F1technical.net

raymondu999 wrote:Someone page for JET please

Anytime JET wants to chime in on tire issues or anything else I'll be happy to read it. However, we can still think and research in the absence of JET.

Since when did Wiki become a trustworthy source?

More camber - longer braking distances due to a slightly smaller contact patch.

As far as a higher top speed goes i think that a few degrees of tire angle is quickly eaten up by mother nature as you go faster and faster.

Taping up every crack on the car will be more effecient.

Energy loss (RR) isn't about how much tread you have in contact with the ground. It's about how much rubber you have, the material properties, how much it's stretched, and how many times a second.

So let's assume a cambered tire gets rid of some footprint area. If the camber is now deflecting some portions more and some less, it could be a wash.

I'll be honest though I don't have much feel for representative behavior in this area.

Comparing with a roller-bearing, in a perfect rolling contact, with no slipping present, the resistance comes from the hysteresis in the material itself, the difference between the energy it takes to elastically deform an object and what is returned when the material re-takes it shape, like a valve-spring. This difference in energy is converted into heat in said object.

For a tyre, this should be pretty much regardless of camber I think, either more deflection over a smaller patch or vice versa?

Micro-slip between rubber and road is a different matter however, perhaps a smaller contact-patch could help there?

OT:
In case of a roller bearing, much of the energy is lost through viscous resistance in the lubricant, why a wider bearing loses more.

My opinion, based on graphs that I remember but can no longer locate, is that the effect is probably tire and condition dependent. IIRC, in a graph of camber vs. rolling resistance at different loads, there were typically local minimums, but they were different at different loads. And they were biased to one side (+1 degree had lower rolling resistance than -1 degree), possibly compensating for some plysteer or conicity of the tested tire.

Using Google just now comes up with similar trends for wheelchair tires: http://www.rehab.research.va.gov/jour/8 ... Veeger.pdf

So currently I don't think there's a general rule of thumb here, I think the tire would have to be tested for the expected conditions.

I don't think it would affect much, would it? I don't know exactly, but when NASCAR races on ovals, don't they run extreme negative cambers on the outside tyre and positive camber on the inside tyre JT? I don't know though.

raymondu999 wrote:I don't think it would affect much, would it? I don't know exactly, but when NASCAR races on ovals, don't they run extreme negative cambers on the outside tyre and positive camber on the inside tyre JT? I don't know though.

Correct on direction of camber. Not sure what you're getting at though.

My point being straight-line speed is also very crucial on ovals, is it not?

I always felt camber is used to aid cornering by providing bigger contact patch in roll.

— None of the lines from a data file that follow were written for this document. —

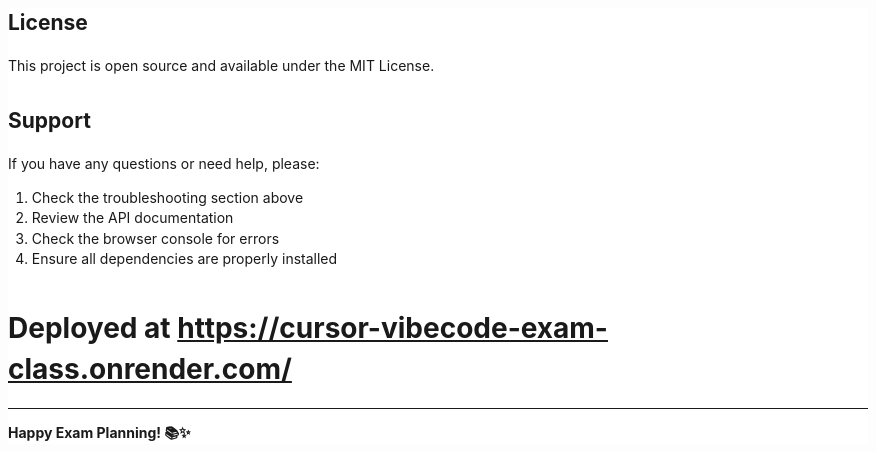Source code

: ## License

This project is open source and available under the MIT License.

## Support

If you have any questions or need help, please:
1. Check the troubleshooting section above
2. Review the API documentation
3. Check the browser console for errors
4. Ensure all dependencies are properly installed
# Deployed at https://cursor-vibecode-exam-class.onrender.com/
---

**Happy Exam Planning! 📚✨**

timbo wrote:I always felt camber is used to aid cornering by providing bigger contact patch in roll.

Yep...That's the reason for the short track settings that were mentioned. In the corner that tire that is leaning way over on the straight, is standing straight up mid corner.

raymondu999 wrote:My point being straight-line speed is also very crucial on ovals, is it not?

Sure. But what's going to get you more speed on a straightaway... getting more speed through the center of a corner, or playing with rolling resistance?

I wonder why some members have such a problem with sticking to the issue here, which is if camber affects rolling-resistance in a straight line?

At least that's what this here thread's title says?

Well who the hell knows. Meaningless hand waving without data.

Staying on topic--

Everyone is still directly discussing camber and rolling resistance. Is it really so bad if the discussion veers (pun) from straight-line to corners? Seriously, camber vs rolling resistance is still relevant around corners.

Technical issue--

At NASCAR tracks like Daytona and Talledega I think the cars go WOT all the way around relatively easily. The thing that seperates a good vs bad car is how much resistance they have doing this. Resistance comes from air drag and tire resistance (also powertrain drag, etc. but ignore that here). So a chassis engineer needs to focus on getting the car around the track while optimizing some combination of:

1. dynamically positioning the car into it's lowest air-drag state,
2. minimizing longitudinal tire resistance during cornering and straight-line running.

I would think that due to #2 there would be a lot of detail knowledge about the exact amount of longitudinal tire drag at various cambers, slip-angles, and cornering forces. This knowledge would allow the chassis engineer to design a setup so that the four tires give the necessary lateral force in the corners with the least amount of longitudinal resistance. Perhaps this is the kind of knowledge that JT can't simply give out on a forum.